Ana dejó por unos momentos los albaranes que tenía entre las manos y contuvo la respiración para poder oír mejor el ruido que provenía de la entrada. Se encontraba sola y el sigilo con el que se accionó el picaporte de la puerta principal le hizo sospechar lo peor.
Azuzada por el miedo, su imaginación la llevó a recordar otros domingos; tardes de cine y palomitas viendo películas de terror con su novio. La ansiedad que le provocaba percibir una respiración cada vez más cercana y un arrastrar de pies algo fatigado, le indujo a reaccionar, como defensa, evadiéndose con la mente de aquel despacho donde tenía que estar hasta las nueve de la noche. Y qué mejor refugio ante la amenaza que la acechaba que las vivencias pasadas, sobre todo las más felices, como, sin ir más lejos, la del día en que firmó aquel contrato de media jornada. Las horas estipuladas en la cláusula eran cinco. Pero, en realidad, debía trabajar ocho más, eso sin contar las tres de los domingos, horas extraordinarias por las que no percibiría remuneración alguna, puesto que no se reflejaban en ningún documento salvo en el acuerdo que suscribió de palabra al ser contratada. No obstante, ella se sentía la mujer más feliz del mundo.
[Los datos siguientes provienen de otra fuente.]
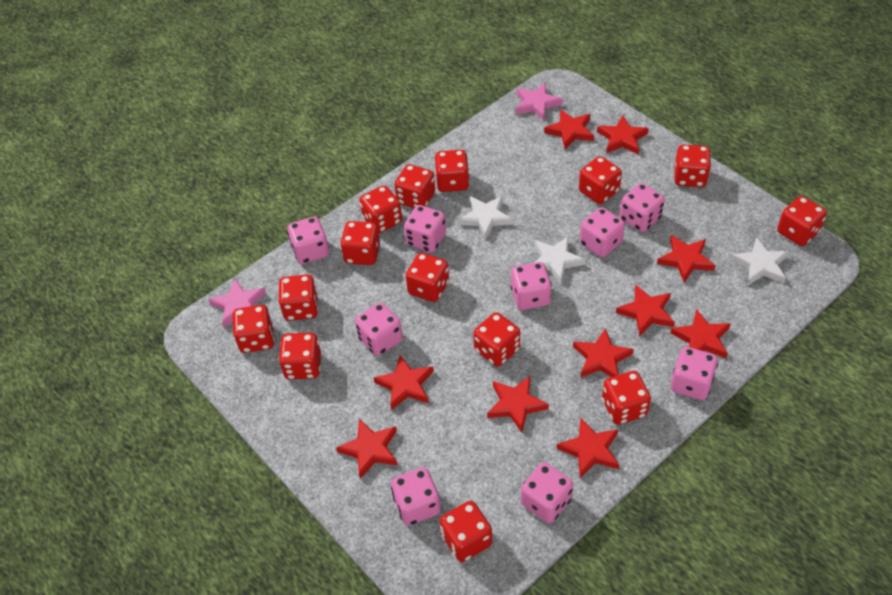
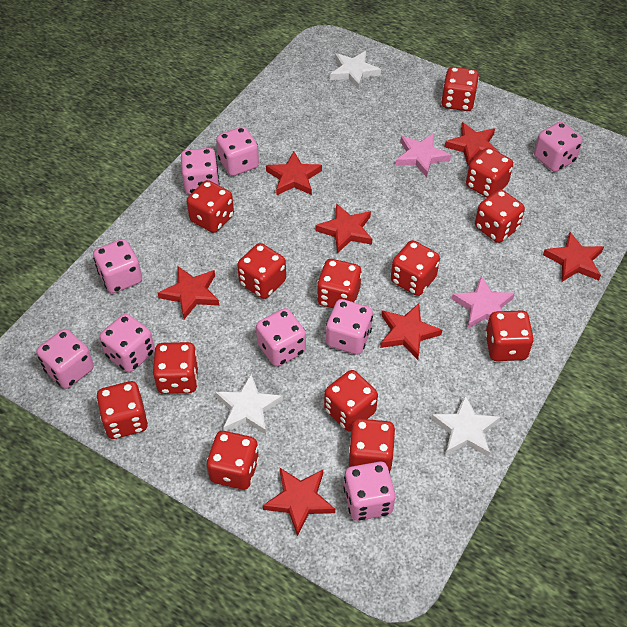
red dice: [233,305,274,353] [279,274,318,321] [279,333,321,380] [340,221,380,265] [359,185,402,233] [395,164,435,208] [406,253,449,302] [435,150,469,192] [440,501,492,562] [473,312,520,367] [579,156,622,204] [602,371,651,425] [674,144,711,187] [777,196,827,246] = 14 -> [96,381,148,439] [153,342,199,394] [187,180,234,233] [206,431,259,490] [237,243,286,299] [317,259,362,308] [324,370,378,432] [349,419,396,470] [391,240,440,296] [441,67,479,111] [466,148,513,197] [475,189,525,243] [485,310,534,361] = 13
red star: [336,419,398,479] [374,355,434,410] [487,376,549,432] [544,109,594,149] [557,418,619,478] [573,328,634,377] [597,115,649,154] [616,284,675,336] [657,235,716,283] [670,309,731,358] = 10 -> [158,266,219,319] [263,468,335,536] [266,152,322,195] [315,203,372,253] [380,303,442,360] [445,122,500,166] [543,232,604,282] = 7

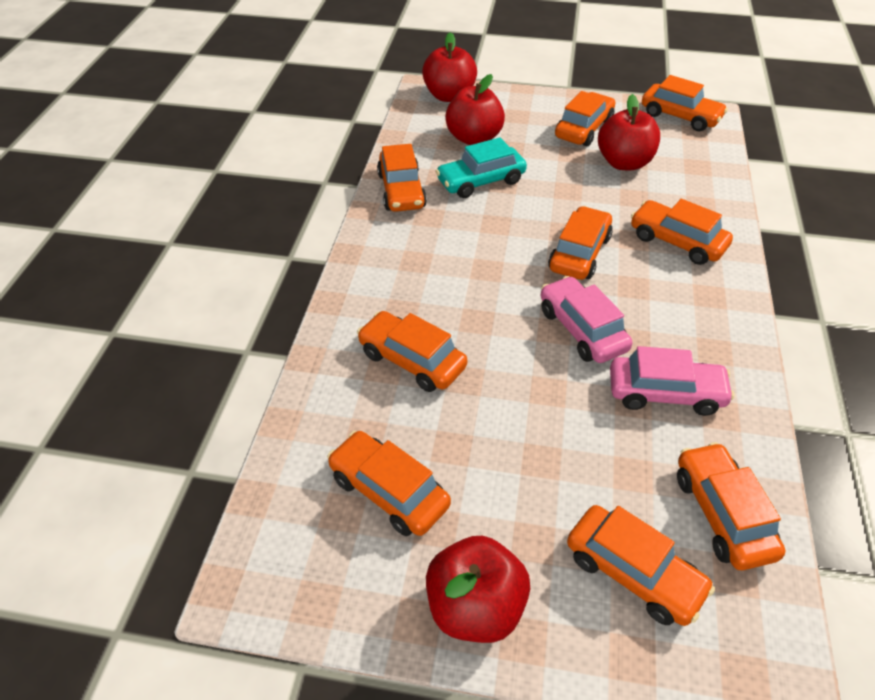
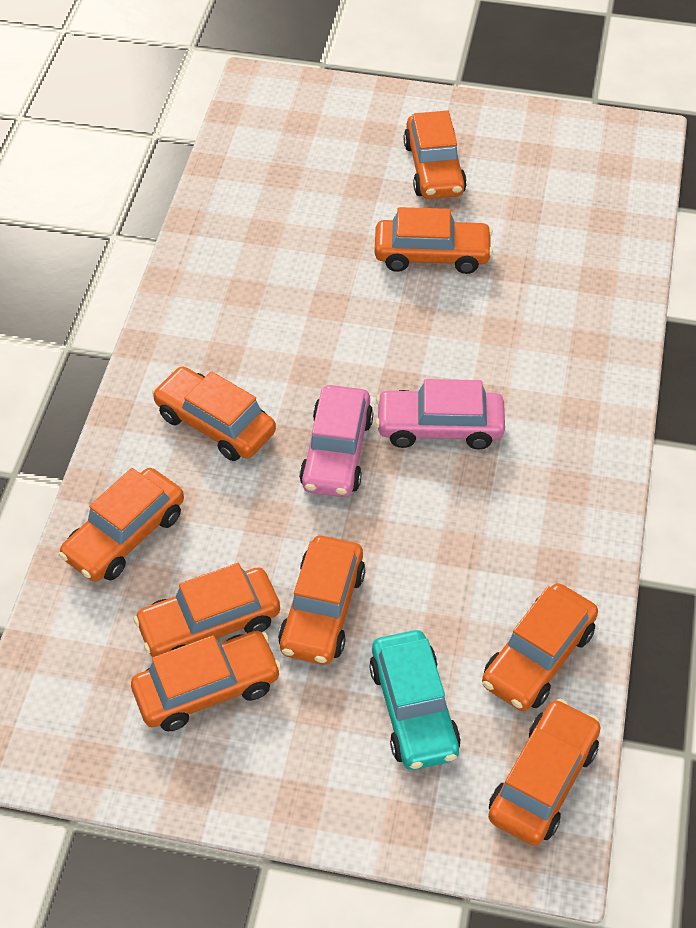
red apple: [422,32,477,102] [426,536,530,643] [445,74,505,145] [598,94,660,170] = 4 -> none = 0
Pese a que el recuerdo le hizo esbozar una amplia sonrisa, esta se congeló cuando una sombra de cerca de dos metros traspasó el umbral del despacho. Pero de inmediato, cuando descubrió su origen, no solo su rostro recuperó su expresión de monotonía y cansancio que tenía desde las seis, sino que volvió a aplicarse con tesón a la tarea que había abandonado a causa del pánico.
—¡Pero aún estás con eso! —le dijo el dueño de la sombra, que no era otro que su jefe, el cual todavía iba en bañador y cuyo engominado cabello todavía olía a salitre y a mar después de un día de playa y de paseo en barco.
Ana no contestó. Pero al marcharse este, llegó a la conclusión de que, además de los fantasmas de las películas de terror, había otros más reales, y también más insoportables.